##### DOCUMENT SEGMENT #####
LOS ANGELES (MarketWatch) -- After this year's rollercoaster ride, Japanese stocks look set to continue their rebound from March lows, while strength in the yen is likely to ease, according to 2010 predictions from analysts.

"We are bulls," declared analysts at Macquarie Equities Research in a recent note. "We think that the sell-side earnings forecasts for this fiscal year need to be raised very materially and that upward earnings revisions will keep foreign investors engaged through the February 2010 reporting" season.

Further into the year, the Macquarie analysts said, retail investors could "take control of the market," and a return of initial public offerings could further boost the market.

The analysts set a 12-month target of 1,050 for the broad Topix Index, which was trading up 1% at 912.1 in early Thursday afternoon trading.

The Topix target "prices in the slow growth recovery and prices in the cycle," they said.

Bank of Tokyo-Mitsubishi UFJ analysts led by Naomi Fink agreed that Japanese shares look set to continue gains, though they also highlighted risks, including a halt to the U.S. recovery.

"If the U.S. does fall prey to a double-dip [recession], Japanese stocks will most certainly feel the effects," they said.

But even in that case, the Mitsubishi UFJ analysts said, Japan's markets could still head higher.

"Japan should remain a safety play in this instance, and we thus look for the Nikkei to recover versus the S&P [500 Index] in the first half of 2010," they said.

But Fink and her colleagues also warned of probable Nikkei dips below the 10,000 level and even a "potential drop to 9,000," though they would recommend buying at that point.

Still, if political events put the privatization of Japan Post Holdings Co. "back on the table" then the Nikkei 225 Average could hit 14,000, they said. The postal-service-and-financial giant had been slated for privatization under the previous government, but the newly elected Democratic Party of Japan-led administration is rethinking the idea.

The Tokyo Stock Exchange managed to rally in late Thursday trade, with the Nikkei 225 Average up 1.5% at 10,536.0, catching up to regional gains Wednesday, when the market was closed for the Emperor's Birthday.
#####
→ EXERCISE DESCRIPTION
Reproduce the section of the article on Japan's 2010 stock outlook between "Bank of Tokyo-Mitsubishi" and "the U.S. recovery.", inclusive, word for word.
##### DATASET RECORDS #####
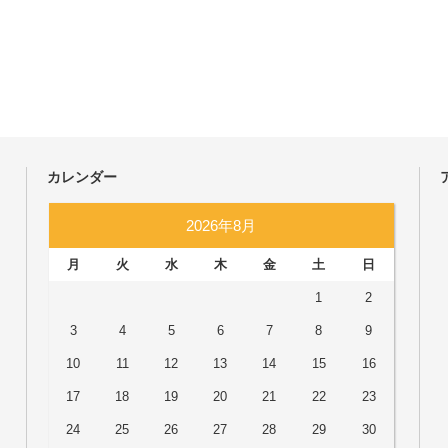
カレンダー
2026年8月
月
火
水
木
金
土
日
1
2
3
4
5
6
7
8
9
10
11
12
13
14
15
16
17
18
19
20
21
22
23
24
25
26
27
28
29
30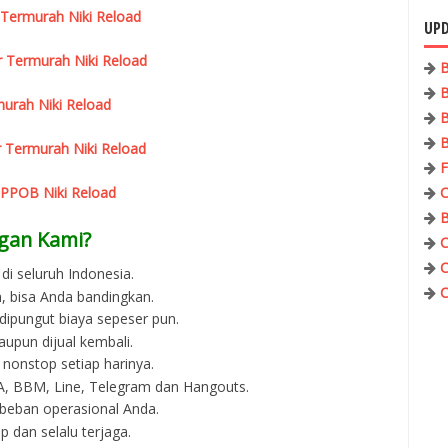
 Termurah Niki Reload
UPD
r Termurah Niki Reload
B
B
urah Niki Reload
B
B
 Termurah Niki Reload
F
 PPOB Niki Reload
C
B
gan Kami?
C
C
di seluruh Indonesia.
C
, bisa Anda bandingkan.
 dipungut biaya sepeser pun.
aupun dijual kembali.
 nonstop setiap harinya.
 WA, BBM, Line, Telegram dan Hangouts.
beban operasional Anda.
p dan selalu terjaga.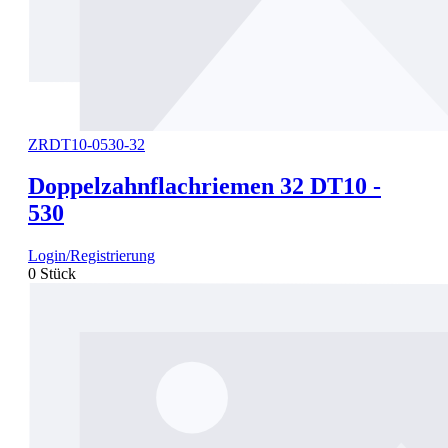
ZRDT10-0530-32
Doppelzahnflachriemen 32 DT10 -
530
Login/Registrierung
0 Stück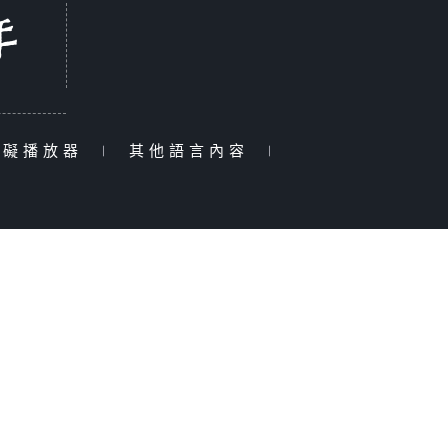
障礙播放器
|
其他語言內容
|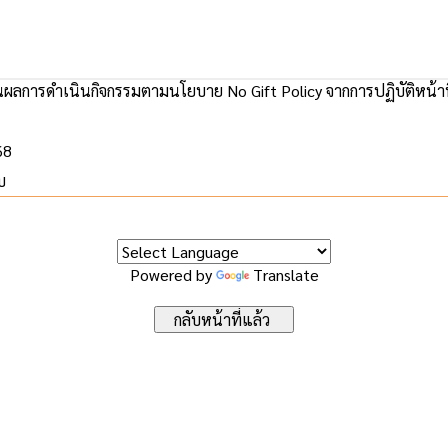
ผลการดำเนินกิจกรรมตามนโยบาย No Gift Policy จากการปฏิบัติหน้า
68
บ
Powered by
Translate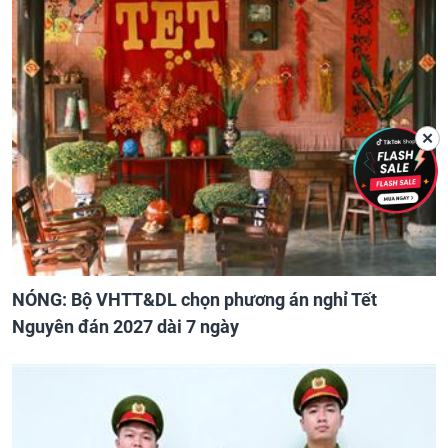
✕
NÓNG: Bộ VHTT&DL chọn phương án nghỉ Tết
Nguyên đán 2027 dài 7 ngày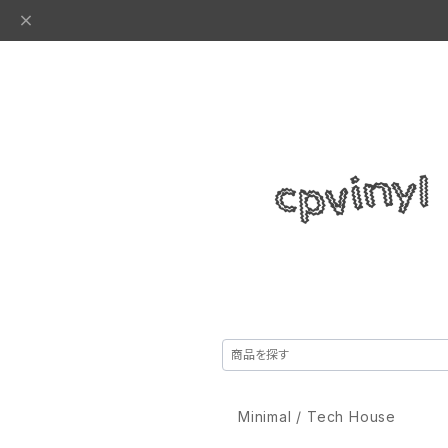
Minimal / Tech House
#####
→ OUTPUT
Bank of Tokyo-Mitsubishi UFJ analysts led by Naomi Fink agreed that Japanese shares look set to continue gains, though they also highlighted risks, including a halt to the U.S. recovery.